Il est bon, le foie gras du Haut-Layon


Rédigé par Patrick TOUCHAIS - Angers, le 15/12/2012 - 11:52 / modifié le 15/12/2012 - 14:58


A la ferme du Pinier à Nueil-sur-Layon, on revendique fièrement l’artisanat comme mode de fabrique. Depuis plus de trente ans, les foies gras y sont travaillés sans conservateur.



Annabelle Maudet et Jean-Frédéric Cousin
Annabelle Maudet et Jean-Frédéric Cousin
Chez les Maudet-Cousin à la ferme du Pinier à Nueil-sur-Layon, le foie gras est une affaire de famille. « Ce sont mes parents qui se sont lancés avec cinq canards dans les années 1980. Ils étaient les premiers en Maine-et-Loire », raconte Annabelle Maudet, devenue Cousin après son mariage avec Jean-Frédéric. Depuis 2004, c’est le couple qui gère l’exploitation et ses centaines de canards mulard, qui vivent en plein air dans les prairies alentours.

L’entreprise propose du foie gras, mais aussi tous les dérivés de canard. Les classiques : terrines, rillettes, confits, gésiers, mais aussi plus original : du rôti fourré au foie gras, des saucissons, du cou farci. « Ici, tout se fait de manière artisanale et naturelle, le gavage au maïs entier se fait sur quinze jours, préservant ainsi le goût et la qualité des foies gras », souligne Annabelle. Au fil des années, l’exploitation un peu perdue dans le Haut-Layon a conquis une clientèle fidèle. Une partie de son chiffre d’affaires se fait en vente directe à la ferme. Le reste est réalisé sur le marché du samedi matin place Leclerc à Angers.

L’exploitation fournit également des particuliers dans la région et le reste de la France. « Sans oublier quelques belles tables qui nous font confiance, comme le Favre d’Anne à Angers ou la Table de la Bergerie à Champ-sur-Layon ». De très bons ambassadeurs des produits.

D’autres adresses : la Maison Coraboeuf à Vihiers, La ferme avicole du Breil Rateau à Champ-sur-Layon, les Treilles gourmandes au Lion d'Angers (magasin rue Toussaint à Angers).

LE VIN

Il est bon, le foie gras du Haut-Layon
Coteaux de l’Aubance du Château Princé

C’est une valeur sûre de l’appellation.
Mathias Levron en est à sa dixième récolte,
et ce Coteaux de l’Aubance 2010 est à la hauteur.
Le nez est gourmand.
En bouche, les fruits exotiques explosent.
Un liquoreux équilibré – pas trop concentré –
pour lequel on retend volontiers son verre.

11,80 euros la bouteille.

La recette du chef

Il est bon, le foie gras du Haut-Layon
Foie gras confit à la graisse d’oie d’Antoine Bouyer

« Une recette d’Eric Frechon, chef du Bristol à Paris, Meilleur ouvrier de France, que je trouve très simple et très nature », explique Antoine Bouyer, notre chef-cuisinier fil rouge de ce dossier.
On ne dénerve pas le foie gras.

La veille, concassez le poivre, ébranchez le thym ou le romarin et assaisonnez le lobe de foie gras sur toutes ses faces.

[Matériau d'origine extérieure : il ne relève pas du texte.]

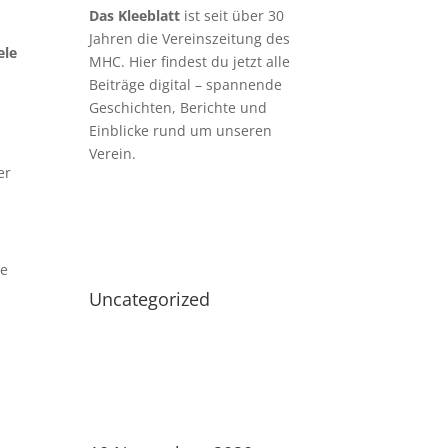
Das Kleeblatt
ist seit über 30
Jahren die Vereinszeitung des
ele
MHC. Hier findest du jetzt alle
Beiträge digital – spannende
Geschichten, Berichte und
r
Einblicke rund um unseren
Verein.
er
ne
Uncategorized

Mettez à mariner au frigo 12 h. Le jour, faire fondre la graisse dans une cocotte en contrôlant la température avec un thermomètre (55°C).

Puis plongez le foie gras et le cuire 1 h à 55°C. Laissez refroidir dans la graisse. Après quoi on débarrasse dans un saladier, en veillant à ce que le foie gras soit recouvert de graisse.

Gardez 8 à 15 jours au frigo avant de servir. Libérez ensuite le foie gras de sa gangue de graisse, chauffez un couteau à l’eau ou à la flamme avant de le tirer sur toasts ou sur des tranches de brioche avec de la poitrine fumée rissolée (nature avec un peu de fleur de sel, accompagné de salade à l’huile de noisette, de chutney de fruits… ).

Proportions : 0,5 kg de foie gras de canard frais, 2 kg de graisse d’oie, de canard, 6 g de fleur de sel, 2 g de poivre noir en grains, une branche de thym (ou de romarin).